GIVEN RECORDS =
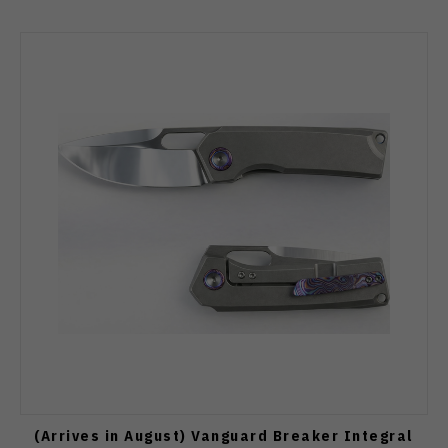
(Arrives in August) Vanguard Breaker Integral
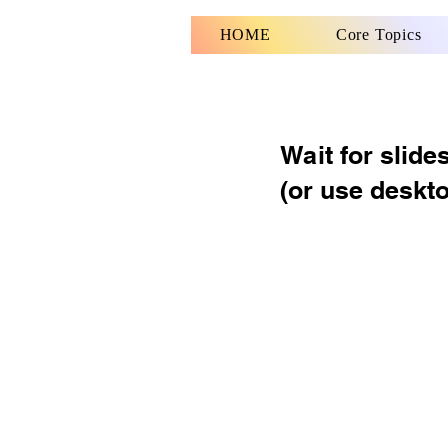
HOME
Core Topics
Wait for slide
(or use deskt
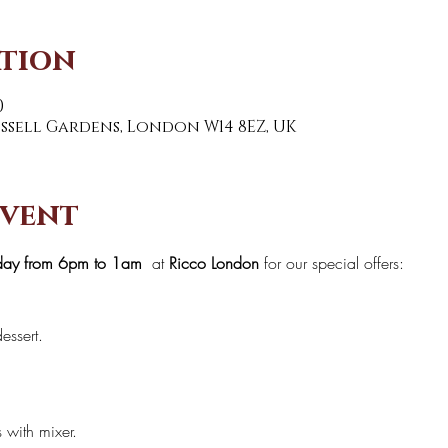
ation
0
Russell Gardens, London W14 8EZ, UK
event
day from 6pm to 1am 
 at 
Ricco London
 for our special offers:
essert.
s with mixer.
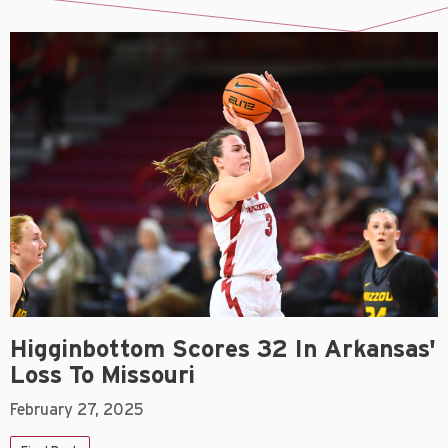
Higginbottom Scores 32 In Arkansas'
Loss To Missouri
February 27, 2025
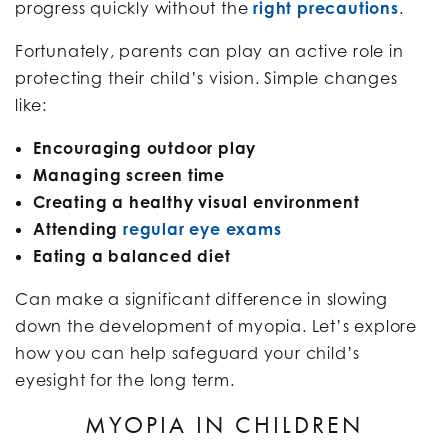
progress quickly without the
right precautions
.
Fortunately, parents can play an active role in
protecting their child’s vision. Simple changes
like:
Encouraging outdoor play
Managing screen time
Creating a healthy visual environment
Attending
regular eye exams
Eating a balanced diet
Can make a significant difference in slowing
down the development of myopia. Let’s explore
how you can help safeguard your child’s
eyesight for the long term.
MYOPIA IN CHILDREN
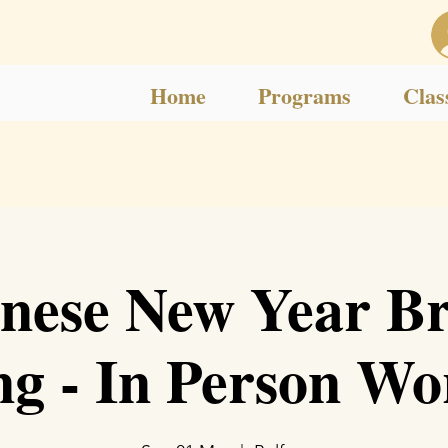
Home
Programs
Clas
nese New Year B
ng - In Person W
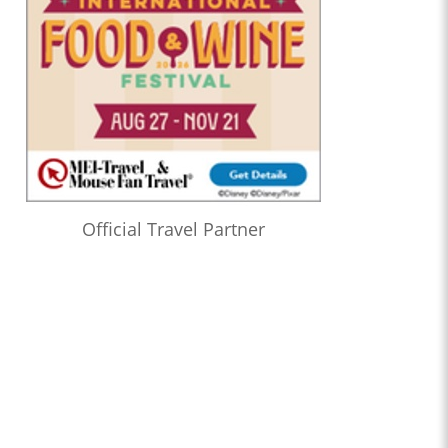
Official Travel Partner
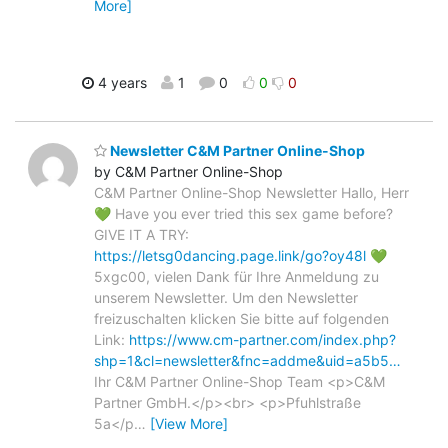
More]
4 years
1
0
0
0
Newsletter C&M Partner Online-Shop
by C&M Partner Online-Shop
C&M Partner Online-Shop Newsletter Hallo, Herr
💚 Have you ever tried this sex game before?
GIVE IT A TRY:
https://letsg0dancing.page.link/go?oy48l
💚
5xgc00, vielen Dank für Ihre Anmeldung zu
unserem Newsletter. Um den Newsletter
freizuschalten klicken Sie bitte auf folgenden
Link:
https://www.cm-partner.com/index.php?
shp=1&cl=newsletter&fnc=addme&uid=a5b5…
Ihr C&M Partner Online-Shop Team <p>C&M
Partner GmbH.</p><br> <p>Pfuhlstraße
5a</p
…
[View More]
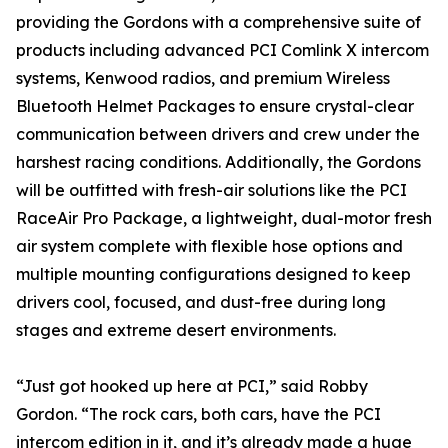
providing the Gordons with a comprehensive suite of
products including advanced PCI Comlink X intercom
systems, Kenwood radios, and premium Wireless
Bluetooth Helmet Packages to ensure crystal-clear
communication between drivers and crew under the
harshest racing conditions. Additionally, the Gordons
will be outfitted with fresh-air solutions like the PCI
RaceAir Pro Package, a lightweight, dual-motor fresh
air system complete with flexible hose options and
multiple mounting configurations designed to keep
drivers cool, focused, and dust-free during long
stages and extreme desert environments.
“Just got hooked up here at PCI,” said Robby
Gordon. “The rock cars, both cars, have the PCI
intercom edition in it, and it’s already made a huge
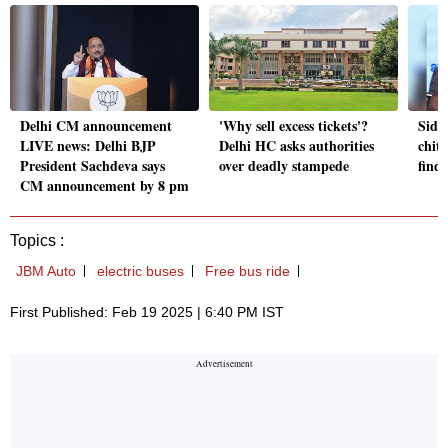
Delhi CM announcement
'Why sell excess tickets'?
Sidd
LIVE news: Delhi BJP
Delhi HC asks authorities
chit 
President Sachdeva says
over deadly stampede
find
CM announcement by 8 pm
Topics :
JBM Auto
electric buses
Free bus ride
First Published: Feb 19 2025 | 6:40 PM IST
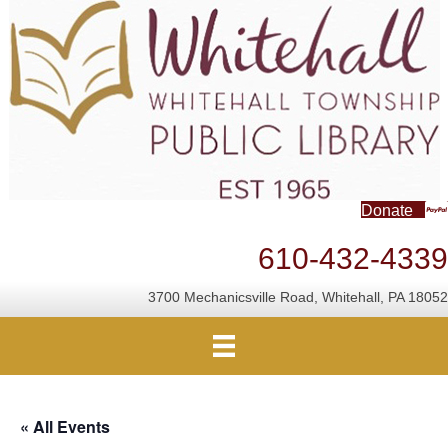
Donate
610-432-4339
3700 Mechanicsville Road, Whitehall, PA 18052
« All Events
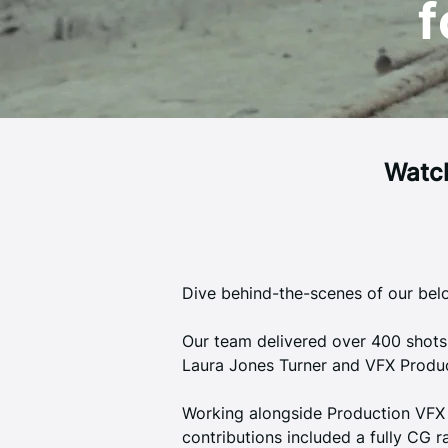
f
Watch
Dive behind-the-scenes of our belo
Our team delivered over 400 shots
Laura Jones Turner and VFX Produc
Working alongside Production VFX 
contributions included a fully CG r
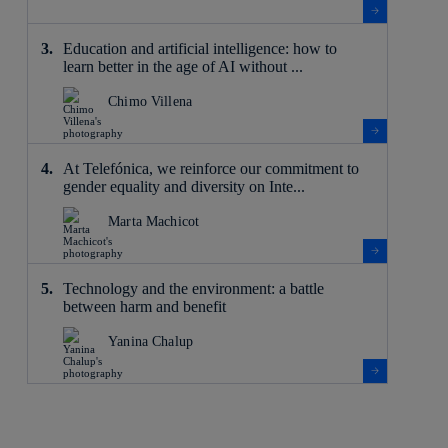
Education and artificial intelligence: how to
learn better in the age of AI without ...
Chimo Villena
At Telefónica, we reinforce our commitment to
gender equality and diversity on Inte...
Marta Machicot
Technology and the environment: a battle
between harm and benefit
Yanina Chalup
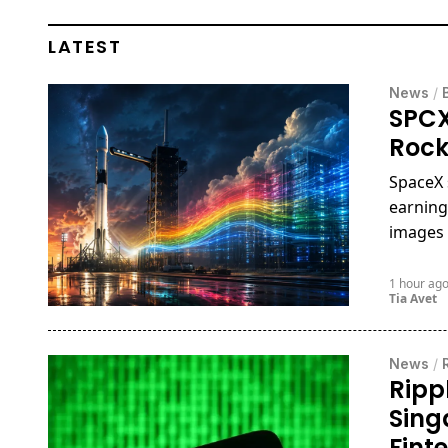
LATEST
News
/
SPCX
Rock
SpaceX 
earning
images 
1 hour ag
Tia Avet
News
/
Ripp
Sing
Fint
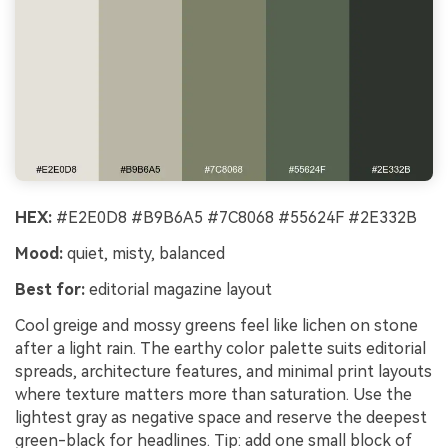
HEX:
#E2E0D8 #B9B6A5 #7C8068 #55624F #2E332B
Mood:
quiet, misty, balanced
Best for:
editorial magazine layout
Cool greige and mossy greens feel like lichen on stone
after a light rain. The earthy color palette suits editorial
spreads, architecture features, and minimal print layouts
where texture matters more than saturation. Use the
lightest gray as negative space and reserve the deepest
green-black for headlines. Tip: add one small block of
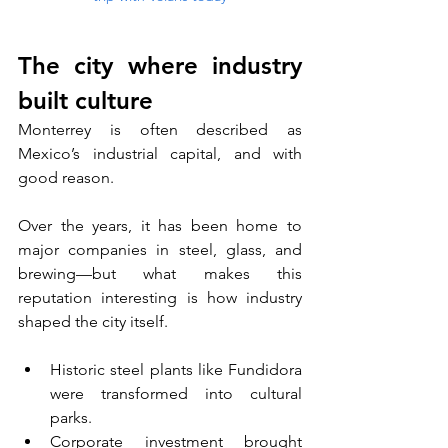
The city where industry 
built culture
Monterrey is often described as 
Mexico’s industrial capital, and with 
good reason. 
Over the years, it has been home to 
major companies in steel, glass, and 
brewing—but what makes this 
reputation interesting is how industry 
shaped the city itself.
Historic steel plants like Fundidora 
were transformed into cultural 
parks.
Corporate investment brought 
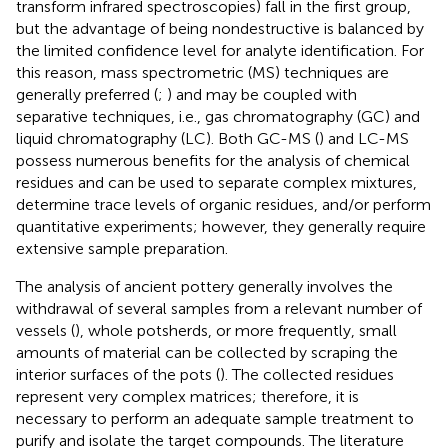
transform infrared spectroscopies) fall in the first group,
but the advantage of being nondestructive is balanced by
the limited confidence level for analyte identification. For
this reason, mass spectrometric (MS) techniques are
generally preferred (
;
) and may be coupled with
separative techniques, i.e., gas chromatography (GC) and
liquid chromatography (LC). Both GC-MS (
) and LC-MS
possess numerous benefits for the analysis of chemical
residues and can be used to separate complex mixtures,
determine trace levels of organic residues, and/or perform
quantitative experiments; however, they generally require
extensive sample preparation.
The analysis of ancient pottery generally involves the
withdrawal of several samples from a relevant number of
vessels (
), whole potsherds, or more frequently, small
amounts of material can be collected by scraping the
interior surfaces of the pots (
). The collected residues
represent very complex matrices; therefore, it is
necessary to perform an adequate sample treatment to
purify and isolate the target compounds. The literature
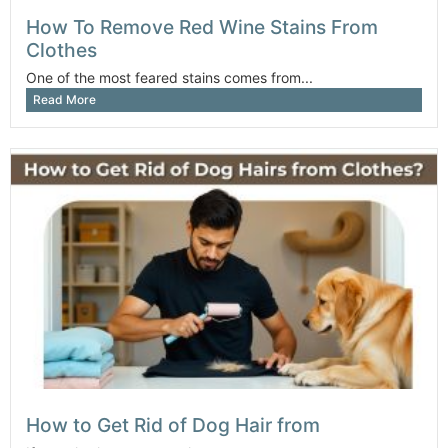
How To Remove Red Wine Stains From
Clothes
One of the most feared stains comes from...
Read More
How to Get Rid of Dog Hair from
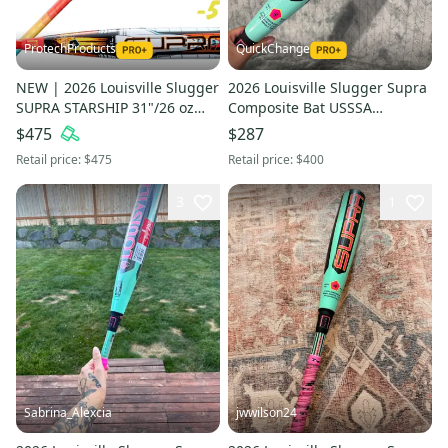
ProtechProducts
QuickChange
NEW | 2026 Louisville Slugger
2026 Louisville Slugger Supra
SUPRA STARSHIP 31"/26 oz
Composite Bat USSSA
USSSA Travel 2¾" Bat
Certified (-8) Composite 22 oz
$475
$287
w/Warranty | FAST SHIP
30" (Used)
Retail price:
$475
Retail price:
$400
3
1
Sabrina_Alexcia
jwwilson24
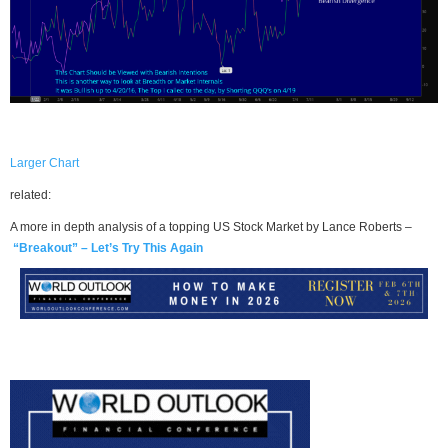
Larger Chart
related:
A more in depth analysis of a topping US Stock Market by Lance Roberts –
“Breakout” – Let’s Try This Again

THE PROBLEM =
In the listing above, find the line with "will be outfitted" and the line with "Free bus ride". Output both, plus every line between them, and no pictures.

OUTPUT FOR THIS EXERCISE =
will be outfitted with fresh-air solutions like the PCI
RaceAir Pro Package, a lightweight, dual-motor fresh
air system complete with flexible hose options and
multiple mounting configurations designed to keep
drivers cool, focused, and dust-free during long
stages and extreme desert environments.
“Just got hooked up here at PCI,” said Robby
Gordon. “The rock cars, both cars, have the PCI
intercom edition in it, and it’s already made a huge
Delhi CM announcement
'Why sell excess tickets'?
Sidd
LIVE news: Delhi BJP
Delhi HC asks authorities
chit 
President Sachdeva says
over deadly stampede
find
CM announcement by 8 pm
Topics :
JBM Auto
electric buses
Free bus ride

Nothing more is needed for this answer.